GET IT AT: Mitchel Field Deli; 621 Chestnut St., Garden City; 516-228-6688, mitchelfielddeli.com
Remember when a sandwich bought for under $15 lasted all week? Return to those days of yore by paying a visit to the newly revamped Mitchel Field Deli in Garden City. Doug Gerber, who originally owned the place and lots of other delis, sold it, retired and then repurchased the shop last September after deciding he missed “the madness.” Gerber swears the deli is just a hobby now, so if you’ve been longing for the size and value of sandwiches like this—a full half-pound of shaved meat smothered in cheese—or the deli’s housemade soups and snacks, beat a path to Gerber’s Garden City door before he reconsiders again, moves South and takes up golf, his original plan.
Requested by: Nancy Twardowski-Vallarella of Smithtown via Facebook
GET IT AT: Polls El Paisa; 989 Old Country Rd., Westbury; 516-338-5858
Rotisserie chicken is the main event at Pollos El Paisa, named for the mountainous Paisa region of northwestern Colombia. But, on a cold, wet day when even wielding a fork and knife seems like an effort, you can get a high-test injection of chickeny goodness by ordering the restorative chicken soup. This golden bowl is long on giblets, big pieces of shredded bird and hunks of creamy yellow potatoes. It will cure what ails you.
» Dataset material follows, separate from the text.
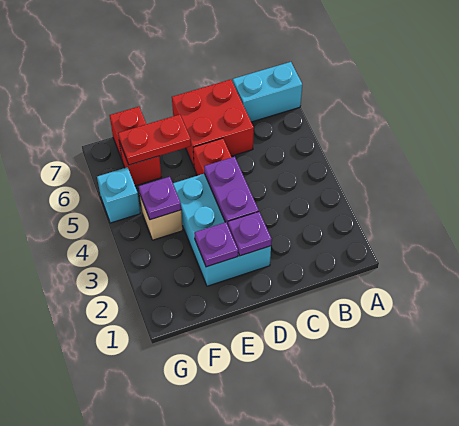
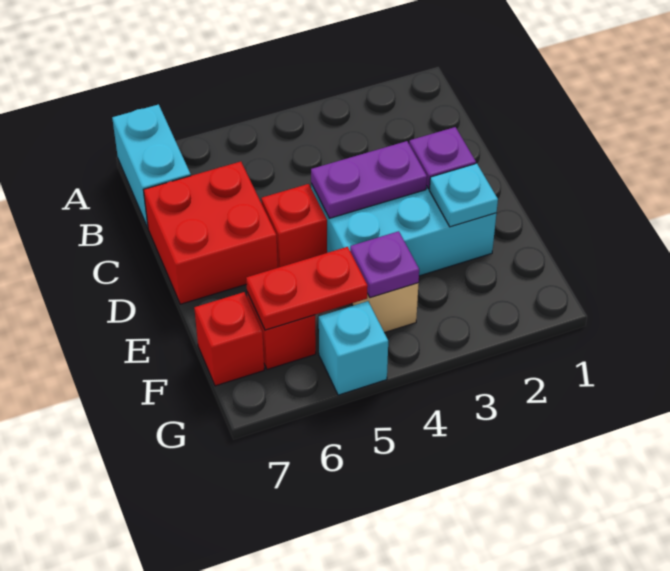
purple 1x1 plate [194,222,238,267] -> cyan 1x1 plate [429,163,498,227]
red 1x2 plate [118,114,191,165] -> red 1x2 plate turned to [246,247,368,330]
Requested by: Karen Leibowitz of Stony Brook via Facebook
GET IT AT: Ruth's Chris Steak House; Locations in Melville, Garden City and Lake Grove; ruthschris.com
Turns out there’s a good reason for vegetarians to visit Ruth’s Chris Steak House: a killer mac-and-cheese. Righteously al dente cavatappi are veiled—not drowned—in a creamy, sharp white Cheddar sauce with a hint of char bestowed by a stint under the broiler. (That gratin dish is too hot to handle.) Although the mac-and-cheese is listed as a side dish on the menu, the portion is more than enough to serve as a main. And if you absolutely must gild the lily, ask for it topped with lobster.